← Back to context

Comment by Ygg2

5 days ago

Theoretically yes. Practically there is character escaping.

That kills any non-allocation dreams. Moment you have "Hi \uxxxx isn't the UTF nice?" you will probably have to allocate. If source is read-only you have to allocate. If source is mutable you have to waste CPU to rewrite the string.

I'm confused why this would be a problem. UTF-8 and UTF-16 (the only two common unicode subsets) are a maximum of 4 bytes wide (and, most commonly, 2 in English text). The ASCII representation you gave is 6-bytes wide. I don't know of many ASCII unicode representations that have less bytewidth than their native Unicode representation.

Same goes for other characters such as \n, \0, \t, \r, etc. All half in native byte representation.

> Moment you have "Hi \uxxxx isn't the UTF nice?" you will probably have to allocate.

Depends on what you are doing with it. If you aren't displaying it (and typically you are not in a server application), you don't need to unescape it.

  • And this is indeed something that the C++ Glaze library supports, to allow for parsing into a string_view pointing into the original input buffer.

It’s just two pointers the current place to write and the current place to read, escapes are always more characters than they represent so there’s no danger of overwriting the read pointer. If you support compression this can become somewhat of and issue but you simply support a max block size which is usually defined by the compression algorithm anyway.

  • If you have a place to write, then it's not zero allocation.
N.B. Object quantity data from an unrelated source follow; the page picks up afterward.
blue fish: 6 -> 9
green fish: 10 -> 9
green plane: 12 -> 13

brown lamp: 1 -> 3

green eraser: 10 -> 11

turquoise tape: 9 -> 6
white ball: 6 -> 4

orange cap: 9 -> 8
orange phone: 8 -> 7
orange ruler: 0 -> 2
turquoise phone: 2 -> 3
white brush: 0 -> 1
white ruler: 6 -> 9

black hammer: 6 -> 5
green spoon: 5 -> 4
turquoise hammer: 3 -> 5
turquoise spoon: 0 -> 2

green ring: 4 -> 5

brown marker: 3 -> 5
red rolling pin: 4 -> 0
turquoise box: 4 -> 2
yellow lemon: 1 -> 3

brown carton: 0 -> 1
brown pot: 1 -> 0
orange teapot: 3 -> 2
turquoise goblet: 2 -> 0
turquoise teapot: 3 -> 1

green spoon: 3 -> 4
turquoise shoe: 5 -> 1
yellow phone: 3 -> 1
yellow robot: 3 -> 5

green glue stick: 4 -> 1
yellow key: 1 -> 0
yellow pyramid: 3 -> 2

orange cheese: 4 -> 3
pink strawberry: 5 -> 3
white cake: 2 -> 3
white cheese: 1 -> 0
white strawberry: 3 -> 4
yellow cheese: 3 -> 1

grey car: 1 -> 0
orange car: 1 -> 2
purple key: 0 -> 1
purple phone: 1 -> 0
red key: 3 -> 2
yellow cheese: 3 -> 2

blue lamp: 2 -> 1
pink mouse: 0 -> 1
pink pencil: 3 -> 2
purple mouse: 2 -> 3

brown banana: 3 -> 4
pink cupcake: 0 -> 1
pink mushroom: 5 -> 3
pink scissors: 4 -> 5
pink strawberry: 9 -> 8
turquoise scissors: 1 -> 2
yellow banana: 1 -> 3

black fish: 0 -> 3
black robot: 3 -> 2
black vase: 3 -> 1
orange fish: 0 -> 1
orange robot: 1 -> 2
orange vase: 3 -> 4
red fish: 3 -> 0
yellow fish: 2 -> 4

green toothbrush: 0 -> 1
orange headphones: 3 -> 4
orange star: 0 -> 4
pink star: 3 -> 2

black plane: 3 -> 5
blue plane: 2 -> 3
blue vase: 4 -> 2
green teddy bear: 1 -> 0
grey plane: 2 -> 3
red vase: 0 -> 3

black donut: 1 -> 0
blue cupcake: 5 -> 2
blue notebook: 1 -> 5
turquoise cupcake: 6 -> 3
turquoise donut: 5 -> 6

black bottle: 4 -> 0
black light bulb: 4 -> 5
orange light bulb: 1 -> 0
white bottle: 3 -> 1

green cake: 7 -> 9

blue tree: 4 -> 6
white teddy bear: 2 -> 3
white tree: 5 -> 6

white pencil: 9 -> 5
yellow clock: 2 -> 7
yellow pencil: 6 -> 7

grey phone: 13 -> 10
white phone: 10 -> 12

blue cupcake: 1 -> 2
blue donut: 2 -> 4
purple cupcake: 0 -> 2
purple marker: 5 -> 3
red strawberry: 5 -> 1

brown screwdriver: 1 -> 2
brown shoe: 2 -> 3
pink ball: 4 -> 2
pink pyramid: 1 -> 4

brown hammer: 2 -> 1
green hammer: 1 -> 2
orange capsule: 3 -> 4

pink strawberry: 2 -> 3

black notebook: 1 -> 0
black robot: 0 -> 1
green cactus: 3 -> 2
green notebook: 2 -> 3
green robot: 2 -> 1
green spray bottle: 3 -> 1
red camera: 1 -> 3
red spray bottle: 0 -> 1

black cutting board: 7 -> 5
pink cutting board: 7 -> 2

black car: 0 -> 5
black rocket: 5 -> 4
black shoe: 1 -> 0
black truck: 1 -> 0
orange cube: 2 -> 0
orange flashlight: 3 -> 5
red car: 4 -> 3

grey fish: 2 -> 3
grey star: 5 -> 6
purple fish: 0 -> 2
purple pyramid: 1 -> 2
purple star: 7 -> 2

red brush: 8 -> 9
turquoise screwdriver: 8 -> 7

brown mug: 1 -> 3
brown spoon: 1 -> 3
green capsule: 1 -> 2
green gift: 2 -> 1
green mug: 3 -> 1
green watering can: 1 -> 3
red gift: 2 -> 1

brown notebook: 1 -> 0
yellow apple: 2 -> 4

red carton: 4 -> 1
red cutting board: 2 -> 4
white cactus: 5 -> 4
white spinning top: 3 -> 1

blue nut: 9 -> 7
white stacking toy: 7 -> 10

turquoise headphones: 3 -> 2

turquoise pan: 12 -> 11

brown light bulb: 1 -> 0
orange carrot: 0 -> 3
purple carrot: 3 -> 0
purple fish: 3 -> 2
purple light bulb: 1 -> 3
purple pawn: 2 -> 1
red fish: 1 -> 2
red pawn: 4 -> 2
You did an allocation.

    And usually if you want maximum performance, buffered read is the way to go, which means you need a write slab allocation.

    • > If you have a place to write, then it's not zero allocation. You did an allocation.

      Where did that allocation happen? You can write into the buffer you're reading from, because the replacement data is shorter than the original data.

      5 replies →

> Practically there is character escaping

The voice of experience appears. Upvoted.

It is conceivable to deal with escaping in-place, and thus remain zero-alloc. It's hideous to think about, but I'll bet someone has done it. Dreams are powerful things.